CIFAR10 data set, the code to complete the task is: to spread before when the output of the multiple net out, and then the average, the forward (function) every calculated out, all need nearly 7 g of memory, memory after multiple iterations will be multiplied, and the memory of Titan also 12 g, however, so in the second when calculating out tips out of the memory, eventually lead to abnormal program termination to the next step is calculated,
Aiming at this problem, my efforts:
1) ruled out coding errors, because the download code via making, is unlikely to be coding errors
Version 2) eliminate errors, I thought it was pytorch version, results in the multiple versions 0.0.12, 0.2.0, 0.3.0 0.4.0 are unable to solve this problem
3) lead to exclude one-time loading data, because I have done in the previous code
Train_loader=torch. Utils. Data. DataLoader (dataset=train_dataset batch_size=64, shuffle=True, num_workers=4, drop_last=True)

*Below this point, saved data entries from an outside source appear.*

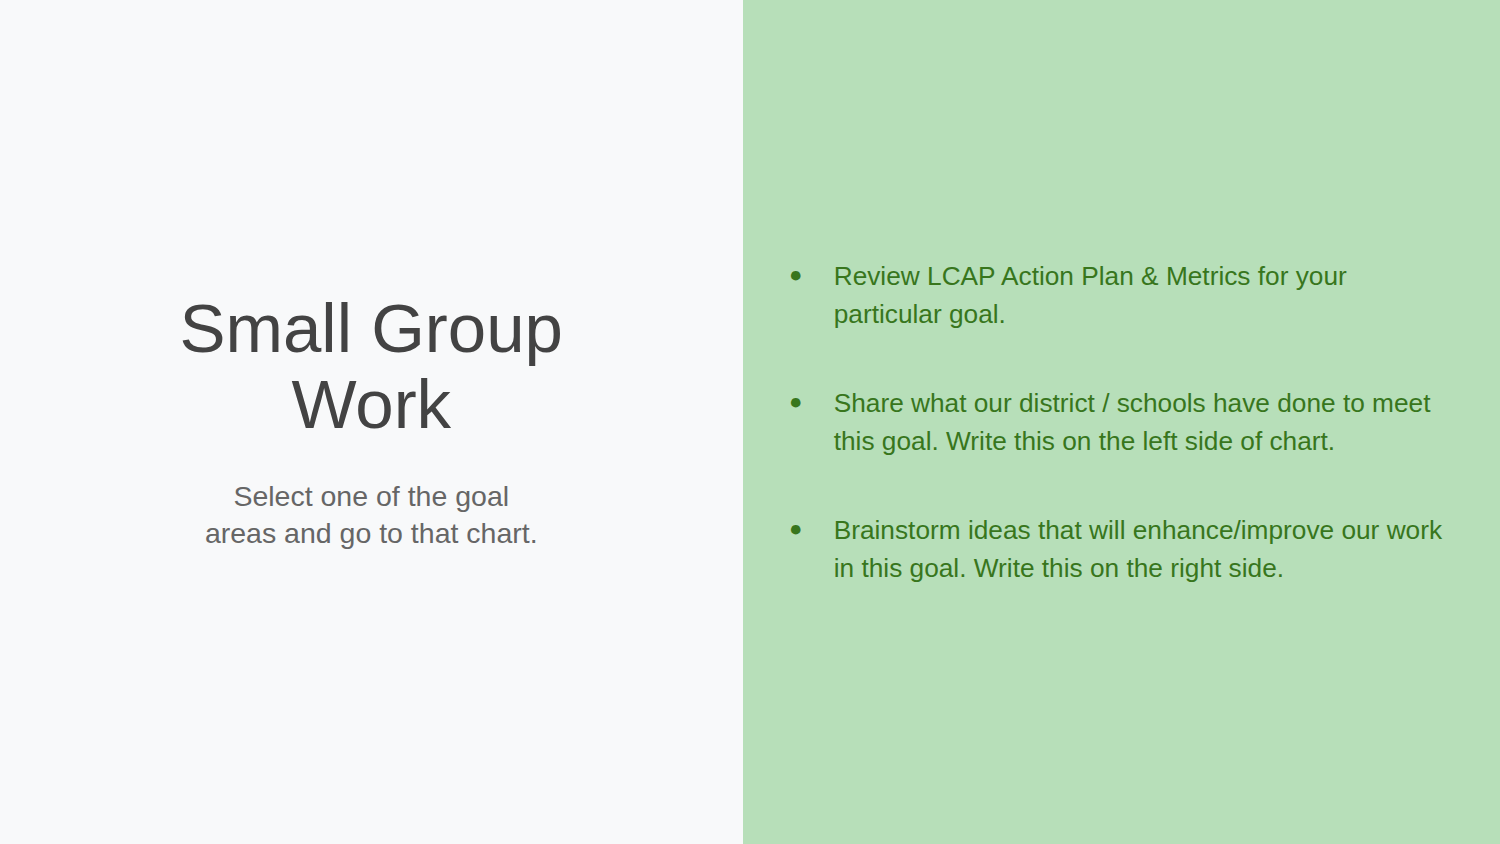Small Group
Work
Select one of the goal areas and go to that chart.
Review LCAP Action Plan & Metrics for your particular goal.
Share what our district / schools have done to meet this goal. Write this on the left side of chart.
Brainstorm ideas that will enhance/improve our work in this goal. Write this on the right side.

This is what causes excuse me? What is the solution?
I imagine: may be the result, the dynamic figure pytorch out every time calculations are Variable, the results stored in memory, calculate out once again, the result will still be stored in memory, and each time the computation overhead is quite huge, so lead to memory multiplied, whether can be solved by the following two ways:
1) will be to spread out before each kept in memory, average in memory, and then after will average out into the memory, for the subsequent back propagation,
2) turns out it's all types by Variable into Tensor
These two methods is just imagine, I do not know whether it is feasible to, even if possible also don't know how to do,
For I, (images, labels) in enumerate (train_loader) :
Images=Variable (images). Cuda ()
Labels=Variable (labels). Cuda ()
Out=net (images)
Loss=criterion (out, labels)/UPDATE_EVERY
Loss. Backward ()
If (I + 1) % UPDATE_EVERY==0:
Optimizer. Step ()
Optimizer. Zero_grad ()
Loss_epoch=loss_epoch + loss. Data [0]
Score_epoch=score_epoch + compute_score (out) data, labels. Data)
Def forward (self, x) :
Out=nn. LogSoftmax () (self.net s [0] (x))
For n in range (1, and the self. The num) :
Out=out + nn. LogSoftmax () s/n (x) (self.net)
Out=out/self. Num
Return the out
CodePudding user response:
This depends on the understanding of the source pytorch way of memory managementCodePudding user response:
You want to make sure whether logsoftmax problem, can write code to test it.